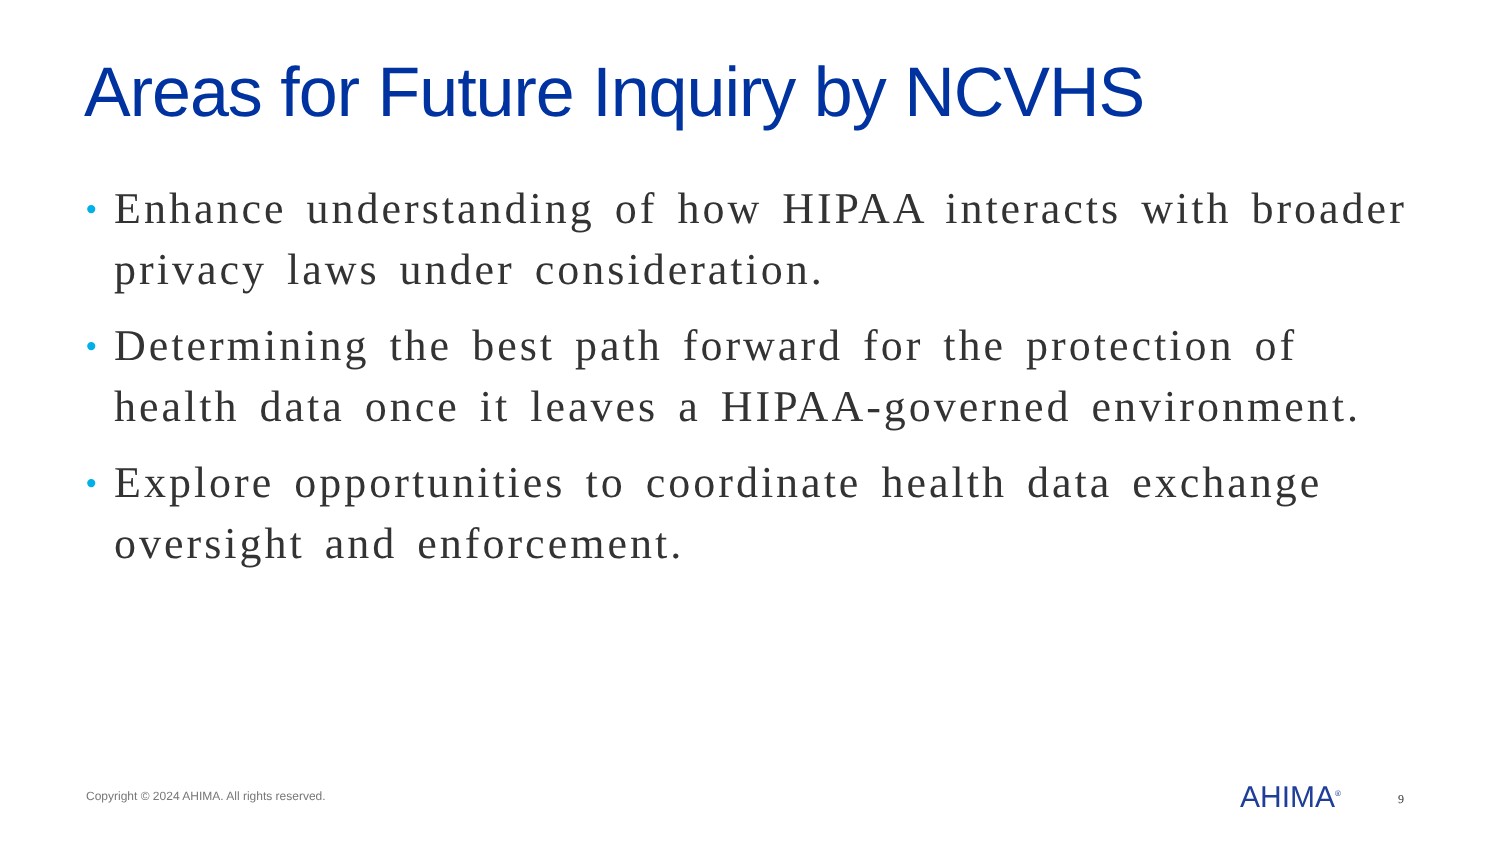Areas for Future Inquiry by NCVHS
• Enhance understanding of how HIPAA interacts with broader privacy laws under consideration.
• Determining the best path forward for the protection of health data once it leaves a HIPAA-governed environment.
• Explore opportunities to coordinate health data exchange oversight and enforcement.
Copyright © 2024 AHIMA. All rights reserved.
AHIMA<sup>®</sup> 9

★ ★ ★ ★ ★ ★ ★

Your goal: Would you repeat the complete listing exactly, excluding each picture it holds?

Exercise solution:
Areas for Future Inquiry by NCVHS
• Enhance understanding of how HIPAA interacts with broader privacy laws under consideration.
• Determining the best path forward for the protection of health data once it leaves a HIPAA-governed environment.
• Explore opportunities to coordinate health data exchange oversight and enforcement.
Copyright © 2024 AHIMA. All rights reserved.
AHIMA<sup>®</sup> 9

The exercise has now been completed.